Researchers at the Francis Crick and Gurdon Institutes have pinpointed the mechanism that activates a key point in embryonic development. This could help scientists develop treatments for diseases where the cell cycle is disrupted, such as cancer. The earliest stages of development in many animals happen very quickly. There is a rapid expansion in the number of cells that make up the embryo structure known as the blastula.
The mid-blastula transition (MBT) then marks a key point in development. Two 'gap' stages are added to the cell cycle – the longer cell cycle is associated with the onset of cell motility and the beginning of gene transcription, the process by which the genome is read.
To investigate the mechanism that activates and coordinates the MBT, the researchers focused on a particular checkpoint molecule called Chk1. In frogs, they showed that this molecule becomes activated and then triggers the degradation of another molecule called Drf1.

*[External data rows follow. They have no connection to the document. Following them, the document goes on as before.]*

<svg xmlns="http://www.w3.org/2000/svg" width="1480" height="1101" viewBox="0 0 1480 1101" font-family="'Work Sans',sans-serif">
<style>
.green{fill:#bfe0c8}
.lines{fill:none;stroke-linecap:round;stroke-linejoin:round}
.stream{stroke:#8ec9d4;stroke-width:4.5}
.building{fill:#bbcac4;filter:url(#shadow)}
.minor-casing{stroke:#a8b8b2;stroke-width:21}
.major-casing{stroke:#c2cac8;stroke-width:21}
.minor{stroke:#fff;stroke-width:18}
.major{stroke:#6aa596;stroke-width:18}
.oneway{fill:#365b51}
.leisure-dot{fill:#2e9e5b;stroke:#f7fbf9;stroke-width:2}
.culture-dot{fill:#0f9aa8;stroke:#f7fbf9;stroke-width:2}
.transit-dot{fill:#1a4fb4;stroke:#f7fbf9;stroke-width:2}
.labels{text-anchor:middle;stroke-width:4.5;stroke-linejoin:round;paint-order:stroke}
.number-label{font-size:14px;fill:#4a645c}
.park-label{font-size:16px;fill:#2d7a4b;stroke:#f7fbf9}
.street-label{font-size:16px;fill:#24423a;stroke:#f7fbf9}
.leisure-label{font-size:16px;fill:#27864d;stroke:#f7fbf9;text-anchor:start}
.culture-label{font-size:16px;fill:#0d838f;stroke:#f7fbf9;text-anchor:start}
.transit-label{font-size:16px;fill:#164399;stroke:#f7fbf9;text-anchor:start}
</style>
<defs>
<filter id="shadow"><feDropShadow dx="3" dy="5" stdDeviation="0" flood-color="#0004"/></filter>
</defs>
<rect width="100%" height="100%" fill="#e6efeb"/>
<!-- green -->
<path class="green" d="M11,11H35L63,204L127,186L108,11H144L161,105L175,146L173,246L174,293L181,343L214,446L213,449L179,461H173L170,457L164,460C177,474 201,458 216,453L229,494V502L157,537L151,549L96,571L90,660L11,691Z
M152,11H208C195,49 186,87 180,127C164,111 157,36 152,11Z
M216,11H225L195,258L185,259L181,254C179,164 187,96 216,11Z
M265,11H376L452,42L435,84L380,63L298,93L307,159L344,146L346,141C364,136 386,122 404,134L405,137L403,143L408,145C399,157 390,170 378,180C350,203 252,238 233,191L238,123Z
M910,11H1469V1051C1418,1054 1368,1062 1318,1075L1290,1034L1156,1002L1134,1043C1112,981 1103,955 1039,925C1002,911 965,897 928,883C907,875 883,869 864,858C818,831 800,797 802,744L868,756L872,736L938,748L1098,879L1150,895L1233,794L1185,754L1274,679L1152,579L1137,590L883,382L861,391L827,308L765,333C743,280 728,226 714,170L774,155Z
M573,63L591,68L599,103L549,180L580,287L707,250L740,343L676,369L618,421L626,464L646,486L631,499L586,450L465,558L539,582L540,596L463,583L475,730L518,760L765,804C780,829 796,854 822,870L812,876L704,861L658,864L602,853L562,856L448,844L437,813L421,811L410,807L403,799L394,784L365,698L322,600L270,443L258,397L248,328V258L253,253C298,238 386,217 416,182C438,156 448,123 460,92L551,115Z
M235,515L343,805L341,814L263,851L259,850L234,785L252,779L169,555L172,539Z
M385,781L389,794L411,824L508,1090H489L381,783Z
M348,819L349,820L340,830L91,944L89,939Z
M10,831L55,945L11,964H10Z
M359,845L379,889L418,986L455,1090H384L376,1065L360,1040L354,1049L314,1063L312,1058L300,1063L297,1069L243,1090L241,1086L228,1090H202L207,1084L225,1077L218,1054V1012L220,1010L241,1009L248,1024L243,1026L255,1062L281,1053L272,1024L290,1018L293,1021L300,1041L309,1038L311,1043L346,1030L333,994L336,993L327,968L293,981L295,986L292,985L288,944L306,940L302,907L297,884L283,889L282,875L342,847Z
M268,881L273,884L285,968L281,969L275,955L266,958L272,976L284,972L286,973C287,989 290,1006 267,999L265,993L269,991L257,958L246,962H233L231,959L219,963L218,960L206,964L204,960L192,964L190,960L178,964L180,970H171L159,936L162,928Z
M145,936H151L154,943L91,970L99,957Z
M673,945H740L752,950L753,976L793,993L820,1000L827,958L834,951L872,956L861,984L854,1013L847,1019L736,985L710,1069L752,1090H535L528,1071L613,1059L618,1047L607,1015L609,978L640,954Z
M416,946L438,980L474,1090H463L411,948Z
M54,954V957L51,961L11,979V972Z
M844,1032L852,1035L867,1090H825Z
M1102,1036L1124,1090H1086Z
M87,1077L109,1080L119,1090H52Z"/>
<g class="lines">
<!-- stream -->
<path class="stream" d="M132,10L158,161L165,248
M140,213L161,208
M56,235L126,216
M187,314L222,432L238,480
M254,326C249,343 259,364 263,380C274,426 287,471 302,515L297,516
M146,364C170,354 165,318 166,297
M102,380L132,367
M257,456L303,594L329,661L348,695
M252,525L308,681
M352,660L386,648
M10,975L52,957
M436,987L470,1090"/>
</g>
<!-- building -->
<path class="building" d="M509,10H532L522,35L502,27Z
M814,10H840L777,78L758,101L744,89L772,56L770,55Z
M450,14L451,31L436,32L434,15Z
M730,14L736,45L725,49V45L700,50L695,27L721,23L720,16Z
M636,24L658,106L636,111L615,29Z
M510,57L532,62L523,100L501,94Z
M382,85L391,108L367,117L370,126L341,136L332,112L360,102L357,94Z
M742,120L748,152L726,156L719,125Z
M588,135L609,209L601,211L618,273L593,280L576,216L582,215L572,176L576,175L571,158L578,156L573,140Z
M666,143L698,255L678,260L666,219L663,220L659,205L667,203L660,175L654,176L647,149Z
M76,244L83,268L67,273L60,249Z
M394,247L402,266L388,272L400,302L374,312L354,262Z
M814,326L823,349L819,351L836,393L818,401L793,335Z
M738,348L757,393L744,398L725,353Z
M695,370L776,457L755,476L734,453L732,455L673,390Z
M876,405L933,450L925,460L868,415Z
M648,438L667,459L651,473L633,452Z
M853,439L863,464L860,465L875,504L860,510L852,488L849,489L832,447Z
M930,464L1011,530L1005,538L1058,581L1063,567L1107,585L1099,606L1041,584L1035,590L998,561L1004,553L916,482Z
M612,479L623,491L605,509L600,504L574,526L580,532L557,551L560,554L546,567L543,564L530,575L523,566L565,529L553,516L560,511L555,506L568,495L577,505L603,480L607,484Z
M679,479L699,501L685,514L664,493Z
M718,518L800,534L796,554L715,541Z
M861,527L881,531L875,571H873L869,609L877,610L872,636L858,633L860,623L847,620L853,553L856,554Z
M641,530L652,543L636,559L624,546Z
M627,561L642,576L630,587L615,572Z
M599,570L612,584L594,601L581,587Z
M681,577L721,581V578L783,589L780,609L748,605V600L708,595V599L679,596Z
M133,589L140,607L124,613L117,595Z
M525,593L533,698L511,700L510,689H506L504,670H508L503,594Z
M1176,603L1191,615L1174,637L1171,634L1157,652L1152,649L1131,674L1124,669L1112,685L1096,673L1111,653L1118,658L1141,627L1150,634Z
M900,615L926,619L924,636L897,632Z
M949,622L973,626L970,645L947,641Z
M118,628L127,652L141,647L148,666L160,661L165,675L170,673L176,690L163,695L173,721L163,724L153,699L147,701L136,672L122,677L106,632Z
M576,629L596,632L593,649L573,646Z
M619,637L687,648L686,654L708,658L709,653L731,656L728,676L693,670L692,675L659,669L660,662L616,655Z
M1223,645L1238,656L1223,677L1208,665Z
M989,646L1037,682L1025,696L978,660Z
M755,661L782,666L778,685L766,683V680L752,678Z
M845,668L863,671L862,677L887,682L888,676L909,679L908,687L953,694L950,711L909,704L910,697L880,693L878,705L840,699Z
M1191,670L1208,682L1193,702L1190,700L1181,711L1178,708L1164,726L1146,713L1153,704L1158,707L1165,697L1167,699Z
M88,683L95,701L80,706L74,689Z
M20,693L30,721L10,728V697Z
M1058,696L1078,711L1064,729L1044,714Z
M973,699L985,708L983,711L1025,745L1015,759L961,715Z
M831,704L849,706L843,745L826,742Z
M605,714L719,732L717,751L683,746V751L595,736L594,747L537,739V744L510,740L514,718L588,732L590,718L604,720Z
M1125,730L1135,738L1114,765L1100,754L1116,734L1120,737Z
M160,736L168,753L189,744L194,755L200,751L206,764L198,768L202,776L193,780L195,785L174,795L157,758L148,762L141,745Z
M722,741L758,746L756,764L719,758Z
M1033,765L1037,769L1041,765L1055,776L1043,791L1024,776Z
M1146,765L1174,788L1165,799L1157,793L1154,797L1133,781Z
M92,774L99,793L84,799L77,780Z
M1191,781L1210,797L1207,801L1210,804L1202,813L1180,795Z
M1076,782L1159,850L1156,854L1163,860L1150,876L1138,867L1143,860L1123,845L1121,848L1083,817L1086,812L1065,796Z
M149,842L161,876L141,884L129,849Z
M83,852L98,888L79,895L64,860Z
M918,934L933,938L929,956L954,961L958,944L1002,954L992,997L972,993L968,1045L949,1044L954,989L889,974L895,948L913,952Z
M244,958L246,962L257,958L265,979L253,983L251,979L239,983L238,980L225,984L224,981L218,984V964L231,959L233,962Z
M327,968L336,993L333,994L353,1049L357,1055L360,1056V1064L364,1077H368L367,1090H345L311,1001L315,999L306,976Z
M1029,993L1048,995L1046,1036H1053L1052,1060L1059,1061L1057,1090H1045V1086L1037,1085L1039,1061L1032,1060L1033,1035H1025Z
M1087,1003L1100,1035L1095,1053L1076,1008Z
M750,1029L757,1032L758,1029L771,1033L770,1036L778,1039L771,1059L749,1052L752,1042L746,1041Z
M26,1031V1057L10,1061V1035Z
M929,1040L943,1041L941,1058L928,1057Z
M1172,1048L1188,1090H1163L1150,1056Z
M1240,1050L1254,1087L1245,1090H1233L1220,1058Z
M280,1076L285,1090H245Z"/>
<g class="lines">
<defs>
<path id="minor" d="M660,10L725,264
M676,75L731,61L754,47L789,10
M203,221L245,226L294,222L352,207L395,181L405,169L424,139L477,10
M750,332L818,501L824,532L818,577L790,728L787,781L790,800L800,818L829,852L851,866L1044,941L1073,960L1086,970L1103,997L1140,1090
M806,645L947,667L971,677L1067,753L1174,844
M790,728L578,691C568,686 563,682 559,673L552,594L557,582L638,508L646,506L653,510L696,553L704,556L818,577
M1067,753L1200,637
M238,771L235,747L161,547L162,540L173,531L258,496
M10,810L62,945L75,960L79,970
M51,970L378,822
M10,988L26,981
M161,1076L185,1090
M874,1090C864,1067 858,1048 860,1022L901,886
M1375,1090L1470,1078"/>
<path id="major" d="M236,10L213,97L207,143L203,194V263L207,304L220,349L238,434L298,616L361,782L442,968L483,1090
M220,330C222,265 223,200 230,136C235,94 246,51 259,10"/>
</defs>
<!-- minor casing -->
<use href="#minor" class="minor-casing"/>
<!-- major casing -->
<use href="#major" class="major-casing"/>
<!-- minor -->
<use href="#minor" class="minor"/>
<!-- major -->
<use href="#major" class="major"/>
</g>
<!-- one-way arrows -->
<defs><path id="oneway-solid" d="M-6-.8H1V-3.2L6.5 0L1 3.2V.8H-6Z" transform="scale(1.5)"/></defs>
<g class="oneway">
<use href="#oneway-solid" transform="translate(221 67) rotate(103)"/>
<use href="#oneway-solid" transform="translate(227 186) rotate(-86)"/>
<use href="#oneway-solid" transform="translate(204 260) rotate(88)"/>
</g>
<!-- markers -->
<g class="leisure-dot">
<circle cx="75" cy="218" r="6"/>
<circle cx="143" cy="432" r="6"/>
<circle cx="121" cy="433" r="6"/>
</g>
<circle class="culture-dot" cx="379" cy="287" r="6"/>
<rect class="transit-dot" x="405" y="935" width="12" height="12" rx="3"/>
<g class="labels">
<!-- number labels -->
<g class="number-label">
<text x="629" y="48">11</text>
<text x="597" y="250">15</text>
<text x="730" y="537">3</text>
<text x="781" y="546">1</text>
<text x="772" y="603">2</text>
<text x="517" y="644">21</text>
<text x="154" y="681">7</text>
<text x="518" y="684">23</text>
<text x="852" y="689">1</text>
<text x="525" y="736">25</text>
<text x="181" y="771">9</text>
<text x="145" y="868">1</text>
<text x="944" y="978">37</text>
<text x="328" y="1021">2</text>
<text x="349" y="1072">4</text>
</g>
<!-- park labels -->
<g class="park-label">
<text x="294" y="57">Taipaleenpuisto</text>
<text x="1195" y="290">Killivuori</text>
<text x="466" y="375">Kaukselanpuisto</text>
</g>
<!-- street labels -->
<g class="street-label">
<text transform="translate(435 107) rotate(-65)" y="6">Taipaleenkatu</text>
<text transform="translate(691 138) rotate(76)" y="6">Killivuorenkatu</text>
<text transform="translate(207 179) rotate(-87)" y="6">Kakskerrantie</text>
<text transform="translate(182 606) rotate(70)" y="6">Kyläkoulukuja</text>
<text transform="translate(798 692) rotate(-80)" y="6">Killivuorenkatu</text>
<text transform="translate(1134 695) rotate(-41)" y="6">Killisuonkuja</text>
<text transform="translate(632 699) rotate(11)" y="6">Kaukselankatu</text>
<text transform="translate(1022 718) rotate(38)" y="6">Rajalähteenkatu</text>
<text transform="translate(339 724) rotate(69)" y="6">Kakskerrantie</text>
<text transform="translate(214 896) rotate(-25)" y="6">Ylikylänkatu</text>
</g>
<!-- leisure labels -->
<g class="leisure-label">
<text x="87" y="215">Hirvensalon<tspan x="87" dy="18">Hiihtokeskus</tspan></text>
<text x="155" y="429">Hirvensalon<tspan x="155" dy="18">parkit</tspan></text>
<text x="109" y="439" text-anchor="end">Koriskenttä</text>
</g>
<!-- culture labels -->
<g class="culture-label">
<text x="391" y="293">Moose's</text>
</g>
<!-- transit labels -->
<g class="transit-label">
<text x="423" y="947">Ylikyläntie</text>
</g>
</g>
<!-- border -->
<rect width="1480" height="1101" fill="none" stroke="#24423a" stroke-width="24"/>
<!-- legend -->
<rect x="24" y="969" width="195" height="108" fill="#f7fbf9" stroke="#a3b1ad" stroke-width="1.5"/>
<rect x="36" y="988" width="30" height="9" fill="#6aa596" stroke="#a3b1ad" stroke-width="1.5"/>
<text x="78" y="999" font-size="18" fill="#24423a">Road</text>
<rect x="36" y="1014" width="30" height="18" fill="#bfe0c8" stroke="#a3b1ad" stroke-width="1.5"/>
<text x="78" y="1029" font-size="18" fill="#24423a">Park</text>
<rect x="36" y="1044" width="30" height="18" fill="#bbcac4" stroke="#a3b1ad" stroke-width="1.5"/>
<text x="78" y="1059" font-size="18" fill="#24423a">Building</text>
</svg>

Drf1 is responsible for controlling the length of the cycles of cell division during early development. When it is degraded, the cell cycle is extended by the addition of the two gap stages. This mechanism ensures that the gap stages are added only after the egg has divided into the exact number of cells needed for normal development.
The cell cycle is the vital mechanism by which cells divide. It begins at the very earliest stage in development and continues throughout our lives, renewing cells such as blood, hair and skin.
When the cell cycle becomes disrupted, it can lead to cancer developing. It's essential that we understand all the intricate details of this process to enable researchers to better design drugs and treatments.